BotoxA aside, there are a number of therapies for migraine prevention and acute migraine treatment that can be considered “acceptable” for use during attempted conception and pregnancy. In some cases there appears to be near-zero potential for harm to the fetus, and this group would include acetaminophen, devices such as Nerivio, occipital nerve blocks, and “supplements” such as riboflavin and magnesium.
In a thankfully small handful of therapies that have a strong evidence base for use in migraine and are FDA-indicated for such use, the risk to a developing fetus is so unacceptably great that their use is absolutely contraindicated if one is at risk of becoming pregnant or pregnant. The most important example is divalproex sodium (Depakote) a medication indicated for migraine prevention, epilepsy and treatment of bipolar disorder. Especially during the first trimester of pregnancy, exposure to Depakote may cause horrific problems with the development of the fetus’s brain and nervous system. Because women so often may not know they are pregnant during the first critical weeks of fetal development, no female at risk for pregnancy should take Depakote. Another widely used drug to be avoided if one is at risk for pregnancy is topiramate (Topamax), linked to a risk of cleft lip or palate.

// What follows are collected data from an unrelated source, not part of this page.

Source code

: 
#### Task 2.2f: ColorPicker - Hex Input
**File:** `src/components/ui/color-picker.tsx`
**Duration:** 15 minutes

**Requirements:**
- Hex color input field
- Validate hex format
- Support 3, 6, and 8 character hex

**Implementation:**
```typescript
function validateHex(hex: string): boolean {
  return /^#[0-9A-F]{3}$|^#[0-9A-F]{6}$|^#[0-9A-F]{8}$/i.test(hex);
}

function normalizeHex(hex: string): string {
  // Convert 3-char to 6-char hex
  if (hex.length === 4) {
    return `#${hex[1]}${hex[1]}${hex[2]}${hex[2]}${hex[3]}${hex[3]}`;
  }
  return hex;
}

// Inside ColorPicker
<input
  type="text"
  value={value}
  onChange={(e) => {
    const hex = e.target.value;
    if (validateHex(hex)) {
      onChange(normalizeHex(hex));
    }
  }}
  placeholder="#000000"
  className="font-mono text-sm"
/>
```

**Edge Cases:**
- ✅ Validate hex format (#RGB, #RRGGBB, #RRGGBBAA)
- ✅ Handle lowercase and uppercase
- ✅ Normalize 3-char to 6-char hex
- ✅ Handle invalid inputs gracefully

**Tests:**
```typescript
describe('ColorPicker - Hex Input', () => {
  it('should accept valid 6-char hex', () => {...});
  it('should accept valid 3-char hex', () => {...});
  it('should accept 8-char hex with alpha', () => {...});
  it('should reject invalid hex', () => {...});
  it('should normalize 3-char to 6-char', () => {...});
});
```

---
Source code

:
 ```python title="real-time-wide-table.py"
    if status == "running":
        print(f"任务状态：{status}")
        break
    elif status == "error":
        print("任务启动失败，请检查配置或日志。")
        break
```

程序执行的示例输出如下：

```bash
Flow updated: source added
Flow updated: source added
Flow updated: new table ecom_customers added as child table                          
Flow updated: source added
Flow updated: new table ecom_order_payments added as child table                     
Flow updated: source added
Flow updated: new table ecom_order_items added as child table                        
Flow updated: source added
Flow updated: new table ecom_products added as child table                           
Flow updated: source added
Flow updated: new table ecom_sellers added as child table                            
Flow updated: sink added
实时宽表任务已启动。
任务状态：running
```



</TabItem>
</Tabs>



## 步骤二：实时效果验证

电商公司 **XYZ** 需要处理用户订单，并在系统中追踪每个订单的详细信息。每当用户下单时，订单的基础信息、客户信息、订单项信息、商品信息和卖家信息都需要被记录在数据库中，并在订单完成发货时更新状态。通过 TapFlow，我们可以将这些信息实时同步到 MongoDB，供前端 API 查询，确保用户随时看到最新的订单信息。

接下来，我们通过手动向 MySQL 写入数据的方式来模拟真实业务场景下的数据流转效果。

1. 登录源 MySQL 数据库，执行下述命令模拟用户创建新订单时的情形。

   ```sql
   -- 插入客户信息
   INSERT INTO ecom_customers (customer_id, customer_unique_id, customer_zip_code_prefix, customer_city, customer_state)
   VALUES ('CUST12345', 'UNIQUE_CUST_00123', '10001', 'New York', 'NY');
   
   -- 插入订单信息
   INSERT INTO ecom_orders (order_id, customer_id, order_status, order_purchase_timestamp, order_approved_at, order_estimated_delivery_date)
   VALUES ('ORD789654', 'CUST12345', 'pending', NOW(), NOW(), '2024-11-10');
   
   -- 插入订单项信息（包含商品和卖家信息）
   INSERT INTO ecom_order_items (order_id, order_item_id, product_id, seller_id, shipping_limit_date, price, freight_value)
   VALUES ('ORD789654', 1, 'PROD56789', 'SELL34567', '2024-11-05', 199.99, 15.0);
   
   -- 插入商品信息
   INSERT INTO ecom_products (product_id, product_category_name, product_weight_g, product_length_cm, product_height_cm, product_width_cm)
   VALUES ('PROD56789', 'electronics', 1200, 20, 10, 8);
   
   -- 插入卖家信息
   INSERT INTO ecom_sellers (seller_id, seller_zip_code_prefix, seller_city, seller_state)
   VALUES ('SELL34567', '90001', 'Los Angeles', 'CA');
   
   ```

In between these two extremes are a multitude of migraine treatments for which we have no clear evidence of risk to the pregnancy or fetus but also no definitive evidence of “no risk. For some, either because of their relative newness on the clinical scene, a theoretical risk associated with the drug’s mechanism of action or both, these are medications better avoided unless the clinical circumstances to support their use are compelling. For others the risk would appear to be minimal at most, and BotoxA falls squarely within this group.
Your concern is both understandable and commendable, but your doctor’s recommendation that you resume BotoxA is reasonable and clinically appropriate.